The miso corn-fed, oven-roasted chicken arrives whole stretched out on cedar wood.


          Now, as then, the grilled, sake-marinated wings from the robata with sea salt or a squeeze of lime are maybe the best taste of the night, along with the luscious dark meat of the barley-miso oven-roasted chicken sprawled on cedar wood. Our hostess personally delivers a juicy little leg to my plate.

Plump and quickly grilled scallops taste of pickled plum, shiso and mentaiko butter.


          I help myself to one of the Junoesque grilled scallops surrounded with pickled plum, shiso and untoasted sesame seeds. It’s pierced with a couple of sticks, to eat au sauvage-style, meltingly delicate as if barely cooked.

The rib eye arrives in a pyramid of juicy, rare squares with wafu sauce and garlic chips.


          My companions tonight may be disappointed that the rib eye with garlic chips is served cut into small rare squares piled in a pyramid rather than a steak. But I don’t mind: the meat is juicy and fatty -- I don’t have to reveal how many squares I’ve personally dispatched.

Everyone at our table wanted ribs but found these disappointingly dry.


          I wasn’t intending to write about Zuma again. That’s why I didn’t insist we order dessert, the green tea-banana cake with toffee sauce or the exotic fruit with lemon-and-yuzu sorbet. By the end of our greedy marathon I personally feel a bit stoned and can’t imagine eating another bite.

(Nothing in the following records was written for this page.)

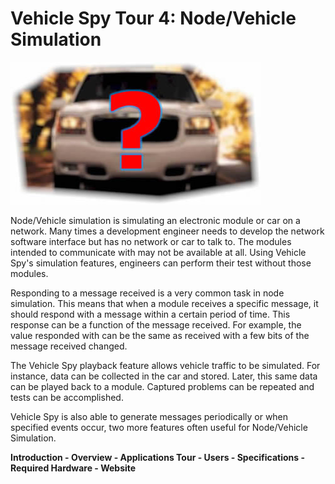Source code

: # Vehicle Spy Tour 4: Node/Vehicle Simulation

![](../../../.gitbook/assets/spyTour4NodeSim.jpg)

Node/Vehicle simulation is simulating an electronic module or car on a network. Many times a development engineer needs to develop the network software interface but has no network or car to talk to. The modules intended to communicate with may not be available at all. Using Vehicle Spy's simulation features, engineers can perform their test without those modules.

Responding to a message received is a very common task in node simulation. This means that when a module receives a specific message, it should respond with a message within a certain period of time. This response can be a function of the message received. For example, the value responded with can be the same as received with a few bits of the message received changed.

The Vehicle Spy playback feature allows vehicle traffic to be simulated. For instance, data can be collected in the car and stored. Later, this same data can be played back to a module. Captured problems can be repeated and tests can be accomplished.

Vehicle Spy is also able to generate messages periodically or when specified events occur, two more features often useful for Node/Vehicle Simulation.

<mark style="color:red;"></mark>

**Introduction - Overview - Applications Tour - Users - Specifications - Required Hardware - Website**
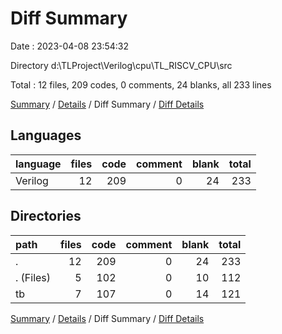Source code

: # Diff Summary

Date : 2023-04-08 23:54:32

Directory d:\\TLProject\\Verilog\\cpu\\TL_RISCV_CPU\\src

Total : 12 files,  209 codes, 0 comments, 24 blanks, all 233 lines

[Summary](results.md) / [Details](details.md) / Diff Summary / [Diff Details](diff-details.md)

## Languages
| language | files | code | comment | blank | total |
| :--- | ---: | ---: | ---: | ---: | ---: |
| Verilog | 12 | 209 | 0 | 24 | 233 |

## Directories
| path | files | code | comment | blank | total |
| :--- | ---: | ---: | ---: | ---: | ---: |
| . | 12 | 209 | 0 | 24 | 233 |
| . (Files) | 5 | 102 | 0 | 10 | 112 |
| tb | 7 | 107 | 0 | 14 | 121 |

[Summary](results.md) / [Details](details.md) / Diff Summary / [Diff Details](diff-details.md)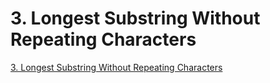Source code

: # 3. Longest Substring Without Repeating Characters

[3. Longest Substring Without Repeating Characters](https://leetcode.com/problems/longest-substring-without-repeating-characters/)
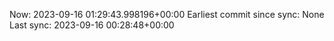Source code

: Now: 2023-09-16 01:29:43.998196+00:00 Earliest commit since sync: None Last sync: 2023-09-16 00:28:48+00:00
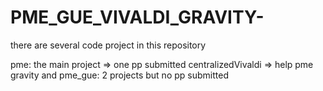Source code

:# PME_GUE_VIVALDI_GRAVITY-
there are several code project in this repository

pme: the main project => one pp submitted
centralizedVivaldi => help pme
gravity and pme_gue: 2 projects but no pp submitted
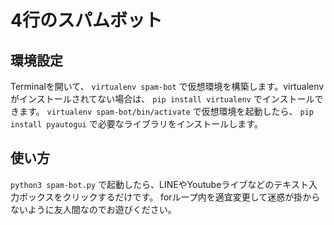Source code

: # 4行のスパムボット
## 環境設定
Terminalを開いて、
`virtualenv spam-bot`
で仮想環境を構築します。virtualenvがインストールされてない場合は、
`pip install virtualenv`
でインストールできます。
`virtualenv spam-bot/bin/activate`
で仮想環境を起動したら、
`pip install pyautogui`
で必要なライブラリをインストールします。

## 使い方
`python3 spam-bot.py`
で起動したら、LINEやYoutubeライブなどのテキスト入力ボックスをクリックするだけです。
forループ内を適宜変更して迷惑が掛からないように友人間なのでお遊びください。
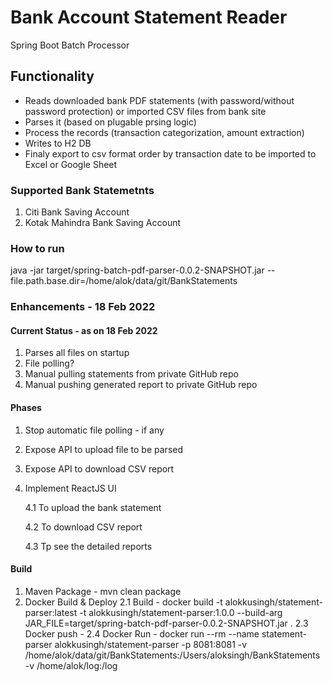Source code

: # Bank Account Statement Reader
Spring Boot Batch Processor

## Functionality
- Reads downloaded bank PDF statements (with password/without password protection) or imported CSV files from bank site
- Parses it (based on plugable prsing logic)
- Process the records (transaction categorization, amount extraction)
- Writes to H2 DB
- Finaly export to csv format order by transaction date to be imported to Excel or Google Sheet

### Supported Bank Statemetnts
1. Citi Bank Saving Account 
2. Kotak Mahindra Bank Saving Account 

### How to run
java -jar target/spring-batch-pdf-parser-0.0.2-SNAPSHOT.jar --file.path.base.dir=/home/alok/data/git/BankStatements

### Enhancements - 18 Feb 2022
#### Current Status - as on 18 Feb 2022
1. Parses all files on startup
2. File polling?
3. Manual pulling statements from private GitHub repo
4. Manual pushing generated report to private GitHub repo
#### Phases
1. Stop automatic file polling - if any
2. Expose API to upload file to be parsed
3. Expose API to download CSV report
4. Implement ReactJS UI 
   
   4.1 To upload the bank statement
   
   4.2 To download CSV report
   
   4.3 Tp see the detailed reports

#### Build
1. Maven Package - mvn clean package
2. Docker Build & Deploy
2.1 Build - docker build -t alokkusingh/statement-parser:latest -t alokkusingh/statement-parser:1.0.0 --build-arg JAR_FILE=target/spring-batch-pdf-parser-0.0.2-SNAPSHOT.jar .
2.3 Docker push -
2.4 Docker Run - docker run --rm --name statement-parser alokkusingh/statement-parser -p 8081:8081 -v /home/alok/data/git/BankStatements:/Users/aloksingh/BankStatements -v /home/alok/log:/log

Zuma is like a five ring circus. Something different is happening everywhere.


          But I manage to stand up and, pushing through the aggressive late-night arrivals past the bar toward the exit, I decide I won’t wait so long to come back again. I might round up another collection of competitive eaters, or reserve one of those romantic tables for two near the windows.


281 Madison Avenue between 38th and 39th Streets. 212 544 9862. Monday through Friday lunch 11:45 to 3 pm. dinner 5:30 pm to 11:30 pm. Saturday dinner 5:30 to 11:30 pm. Sunday 5:30 to 10:30 pm.  Lounge and bar Monday through Wednesday 3:30 pm to midnight. Thursday and Friday 3:30 pm to 1 am. Saturday 5 pm to 1 am.